◆ SOURCE EXTRACT ◆
━━━━━━━━━━━━━━━━━━━━

Image classification (choice) - Duplicated images

Hi,

I’ve been annotating images with a choice interface using the following recipe:

@prodigy.recipe('image-choice')
def image_choice(dataset, source):
   stream = Images(source)
   options_file = 'options.p' # Dictionary with my custom options
   stream = add_options_image(stream, options_file)

return {
    "dataset": dataset,
    "stream": stream,
    "view_id": "choice",
    'config': {'choice_style': 'multiple', 'show_stats': True}
}

def add_options_image(stream, options_file):

    with open(options_file, 'rb') as fp:
        options = pickle.load(fp)

    for task in stream:
        task['options'] = options
        yield task

The image directory which I reference when calling the recipe has about 2.000 jpeg files.

The app works and I get to annotate the images exactly as I wanted, except for 1 problem: repeated images when I re-launch the app.

After doing circa 300 annotations, I closed the app to export the database and repeated this process 2 or 3 times. Every time I launch the app, the first image suggested by Prodigy is always the same.

I looked into my database export and the field meta: file shows 24 duplicates (same file). The same for _input_hash, 24 duplicates. Duplicates of image count 59, but this might be due to the fact that different files have the same image. _task_hash shows 0 duplicates.

How can I prevent Prodigy from asking me to annotate a file which has been annotated before?

PS: I chose to create a new issue because it only came up today and is different from yesterday’s.

Thanks for opening this a s a separare thread – definitlely good to keep the threads focused! :+1:

This is definitely strange – it seems like tasks with the same input somehow receive different task hashes over different runs? The _input_hash is based on the value of "image", while the _task_hash takes the input hash, plus the "spans", "label", and "options" properties into account, if available.

Is there anything in your options that could possibly change between sessions? Like, when you unpickle the file with the options or something like that? Even a tiny difference would cause the task to receive the same input hash (because same image), but a different task hash – which makes Prodigy think they’re different questions.

If you know that you’re only ever going to ask one question about one image, you could also set your own hashes and base both the input hash and task hash on the value of "image", which shouldn’t change. Prodigy will accept pre-defined hashes that are already set in the stream. For example:

for task in stream:
    task = prodigy.set_hashes(task, input_keys=["image"], task_keys=["image"])

━━━━━━━━━━━━━━━━━━━━

◆ DATA LISTING ◆
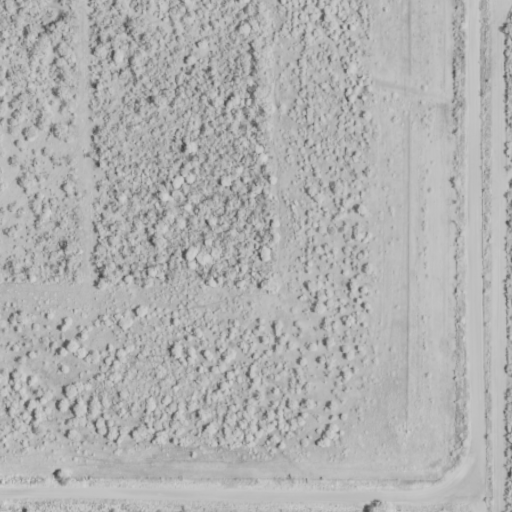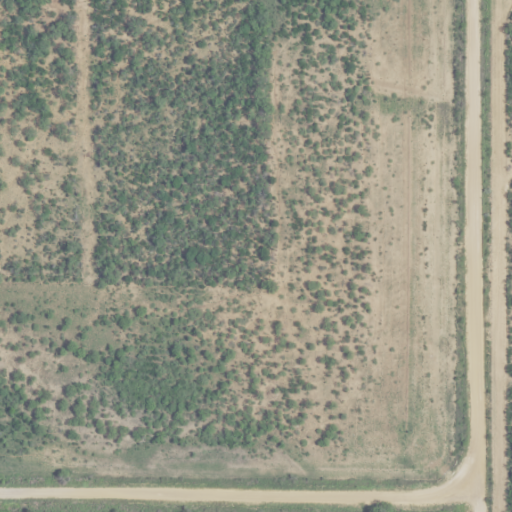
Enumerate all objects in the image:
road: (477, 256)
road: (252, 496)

━━━━━━━━━━━━━━━━━━━━

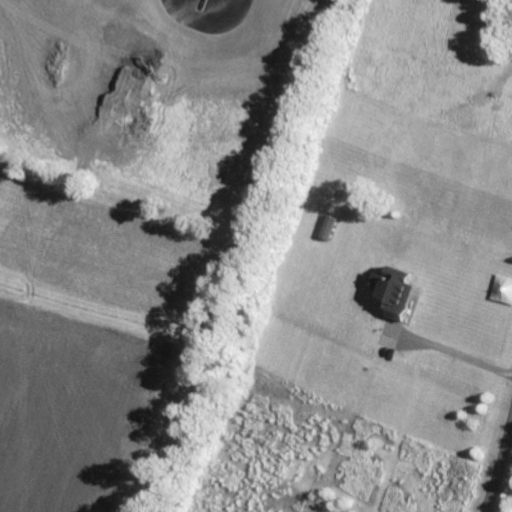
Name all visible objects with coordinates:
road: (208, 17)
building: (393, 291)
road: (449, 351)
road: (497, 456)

━━━━━━━━━━━━━━━━━━━━

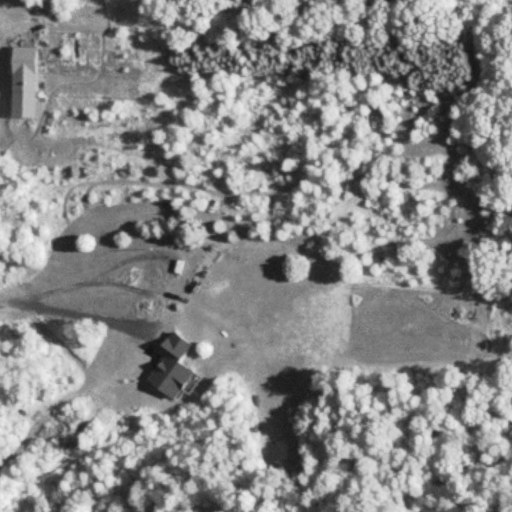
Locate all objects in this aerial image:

━━━━━━━━━━━━━━━━━━━━

◆ EXERCISE REQUIREMENTS ◆
A) In the forum thread, why would even a tiny change in the options between sessions make Prodigy show an image that was already annotated? Answer in one to three sentences.
B) Reproduce word for word the stretch of the forum thread from "Thanks for opening" through "they’re different questions.".
C) Translate this sentence from the forum thread into Spanish: "Prodigy will accept pre-defined hashes that are already set in the stream."

◆ ANSWERS PER TASK ◆
A) The _input_hash is based only on the value of "image", but the _task_hash also takes the "options" property into account. A small difference in the options keeps the input hash the same while giving the task a different task hash, so Prodigy treats the tasks as different questions.

B)
Thanks for opening this a s a separare thread – definitlely good to keep the threads focused! :+1:

This is definitely strange – it seems like tasks with the same input somehow receive different task hashes over different runs? The _input_hash is based on the value of "image", while the _task_hash takes the input hash, plus the "spans", "label", and "options" properties into account, if available.

Is there anything in your options that could possibly change between sessions? Like, when you unpickle the file with the options or something like that? Even a tiny difference would cause the task to receive the same input hash (because same image), but a different task hash – which makes Prodigy think they’re different questions.

C) Prodigy aceptará hashes predefinidos que ya estén establecidos en el flujo.